> [WHAT IS EXPECTED]
Search the data for the word "information" and copy every line that contains it.

═════ RECORDS SUPPLIED

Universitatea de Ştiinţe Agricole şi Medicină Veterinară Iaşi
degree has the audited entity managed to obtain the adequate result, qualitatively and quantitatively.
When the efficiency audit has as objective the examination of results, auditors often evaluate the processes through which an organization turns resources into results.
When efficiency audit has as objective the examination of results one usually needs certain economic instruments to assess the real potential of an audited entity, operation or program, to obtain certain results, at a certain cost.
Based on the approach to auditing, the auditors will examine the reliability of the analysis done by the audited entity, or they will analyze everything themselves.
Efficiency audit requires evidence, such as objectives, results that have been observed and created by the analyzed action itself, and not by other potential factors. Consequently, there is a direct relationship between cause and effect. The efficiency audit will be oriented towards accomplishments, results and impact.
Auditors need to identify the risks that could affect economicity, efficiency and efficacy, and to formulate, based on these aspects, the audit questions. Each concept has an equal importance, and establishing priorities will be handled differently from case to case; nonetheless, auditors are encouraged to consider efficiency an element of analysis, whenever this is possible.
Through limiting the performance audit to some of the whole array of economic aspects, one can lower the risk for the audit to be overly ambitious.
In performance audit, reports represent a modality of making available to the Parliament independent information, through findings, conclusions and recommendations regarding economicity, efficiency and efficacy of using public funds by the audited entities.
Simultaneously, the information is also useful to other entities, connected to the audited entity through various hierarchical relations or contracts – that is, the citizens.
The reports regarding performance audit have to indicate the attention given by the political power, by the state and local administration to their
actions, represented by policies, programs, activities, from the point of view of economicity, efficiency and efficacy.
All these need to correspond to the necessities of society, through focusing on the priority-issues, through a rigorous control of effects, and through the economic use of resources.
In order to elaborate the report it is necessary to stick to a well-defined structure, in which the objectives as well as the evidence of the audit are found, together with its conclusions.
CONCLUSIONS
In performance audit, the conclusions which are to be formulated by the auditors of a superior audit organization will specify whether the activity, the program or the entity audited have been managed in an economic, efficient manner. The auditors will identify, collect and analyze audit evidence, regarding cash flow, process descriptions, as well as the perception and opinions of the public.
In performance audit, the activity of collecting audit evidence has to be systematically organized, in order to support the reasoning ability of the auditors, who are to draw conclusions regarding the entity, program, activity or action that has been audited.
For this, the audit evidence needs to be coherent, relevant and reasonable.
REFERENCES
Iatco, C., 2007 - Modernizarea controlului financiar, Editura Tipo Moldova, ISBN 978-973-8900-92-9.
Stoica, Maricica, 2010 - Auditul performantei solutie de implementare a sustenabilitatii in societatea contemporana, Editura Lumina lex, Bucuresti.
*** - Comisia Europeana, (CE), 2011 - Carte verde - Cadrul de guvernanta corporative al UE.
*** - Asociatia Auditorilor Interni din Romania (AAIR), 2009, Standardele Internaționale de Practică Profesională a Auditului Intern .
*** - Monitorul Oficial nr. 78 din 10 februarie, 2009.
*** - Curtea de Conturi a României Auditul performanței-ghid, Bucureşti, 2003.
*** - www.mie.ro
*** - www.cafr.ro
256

══════════
═════ RECORDS SUPPLIED

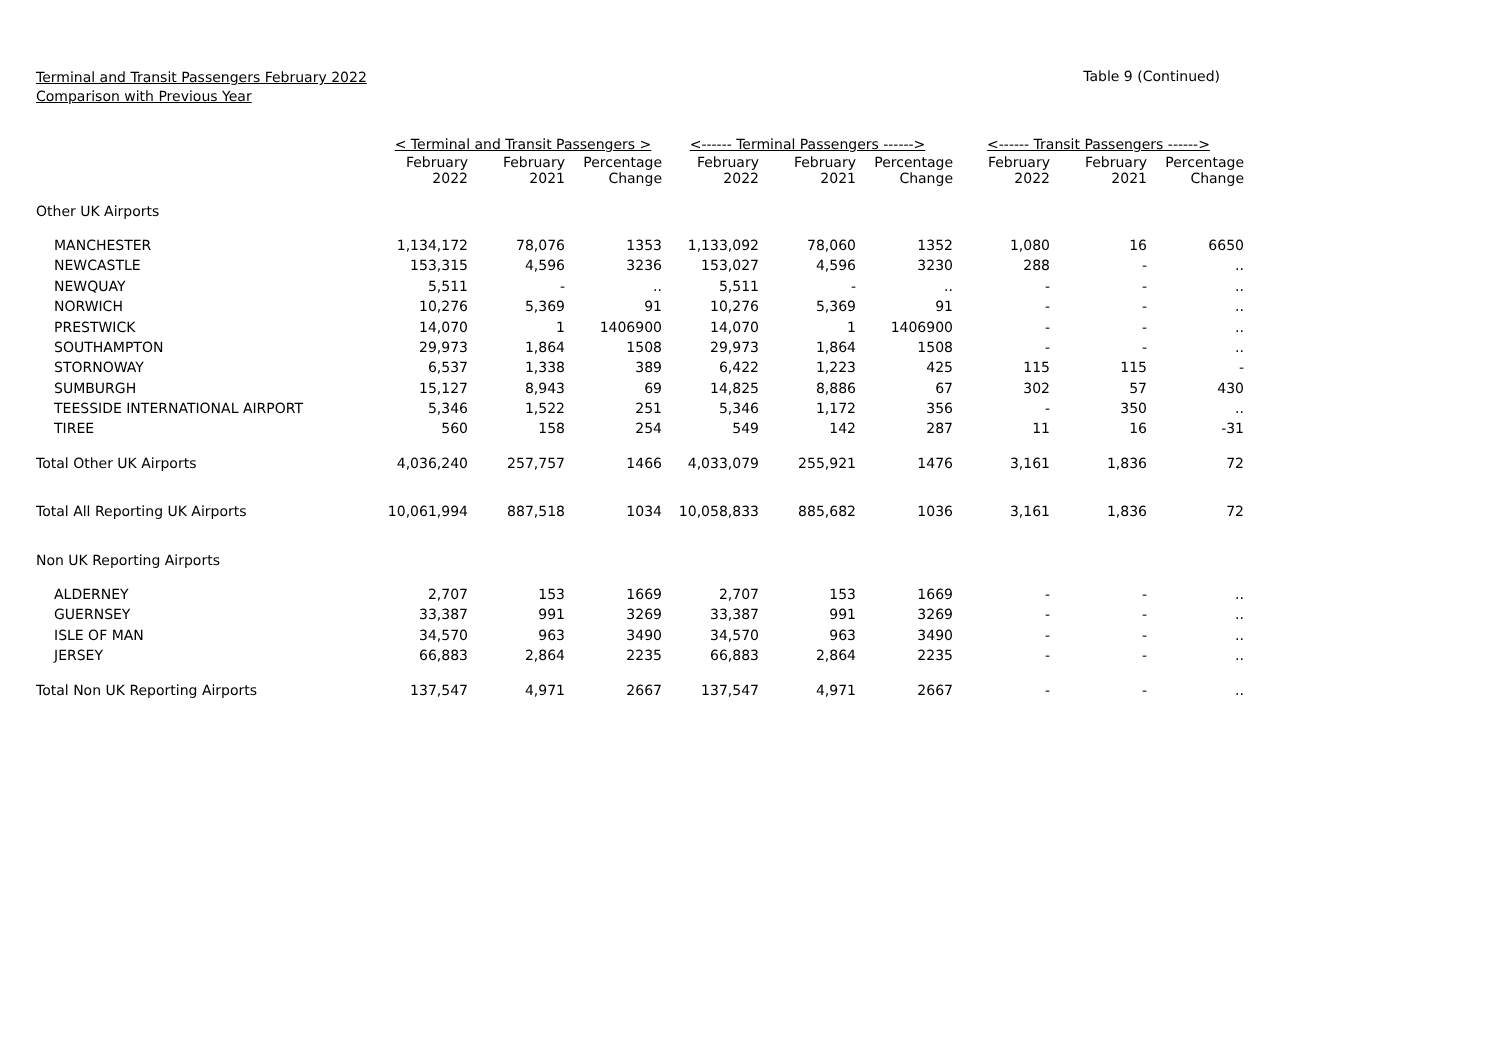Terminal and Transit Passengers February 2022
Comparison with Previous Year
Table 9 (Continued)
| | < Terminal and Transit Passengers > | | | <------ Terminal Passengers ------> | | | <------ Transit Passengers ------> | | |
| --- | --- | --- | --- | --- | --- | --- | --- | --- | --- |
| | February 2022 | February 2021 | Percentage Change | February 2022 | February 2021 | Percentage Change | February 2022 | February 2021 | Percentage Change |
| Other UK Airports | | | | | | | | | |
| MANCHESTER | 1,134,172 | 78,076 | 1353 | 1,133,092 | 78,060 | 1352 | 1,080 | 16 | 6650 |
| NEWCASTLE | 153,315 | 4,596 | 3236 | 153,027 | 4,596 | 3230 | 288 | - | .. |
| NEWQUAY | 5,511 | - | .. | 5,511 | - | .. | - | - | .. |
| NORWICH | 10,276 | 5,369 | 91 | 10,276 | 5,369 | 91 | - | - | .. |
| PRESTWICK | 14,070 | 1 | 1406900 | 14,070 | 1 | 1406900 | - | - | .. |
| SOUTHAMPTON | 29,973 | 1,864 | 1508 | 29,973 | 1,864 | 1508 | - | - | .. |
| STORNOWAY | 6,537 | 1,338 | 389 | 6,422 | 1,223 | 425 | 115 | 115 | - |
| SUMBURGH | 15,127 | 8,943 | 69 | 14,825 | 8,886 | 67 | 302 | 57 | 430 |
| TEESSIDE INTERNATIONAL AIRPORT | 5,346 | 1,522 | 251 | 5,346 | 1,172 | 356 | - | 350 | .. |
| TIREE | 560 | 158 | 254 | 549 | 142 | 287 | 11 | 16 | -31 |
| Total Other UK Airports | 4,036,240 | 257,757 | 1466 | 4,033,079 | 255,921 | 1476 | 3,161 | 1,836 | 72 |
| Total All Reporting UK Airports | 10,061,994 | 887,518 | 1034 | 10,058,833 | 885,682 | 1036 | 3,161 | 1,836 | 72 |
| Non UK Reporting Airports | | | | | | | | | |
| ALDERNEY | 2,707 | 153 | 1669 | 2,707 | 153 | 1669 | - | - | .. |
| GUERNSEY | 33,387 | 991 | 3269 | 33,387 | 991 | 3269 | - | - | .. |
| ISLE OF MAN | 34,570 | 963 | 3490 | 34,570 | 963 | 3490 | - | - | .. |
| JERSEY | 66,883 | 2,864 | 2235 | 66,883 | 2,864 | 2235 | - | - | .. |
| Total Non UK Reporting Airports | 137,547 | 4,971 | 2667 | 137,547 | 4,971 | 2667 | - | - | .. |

══════════

> [FINISHED TASK]
In performance audit, reports represent a modality of making available to the Parliament independent information, through findings, conclusions and recommendations regarding economicity, efficiency and efficacy of using public funds by the audited entities.
Simultaneously, the information is also useful to other entities, connected to the audited entity through various hierarchical relations or contracts – that is, the citizens.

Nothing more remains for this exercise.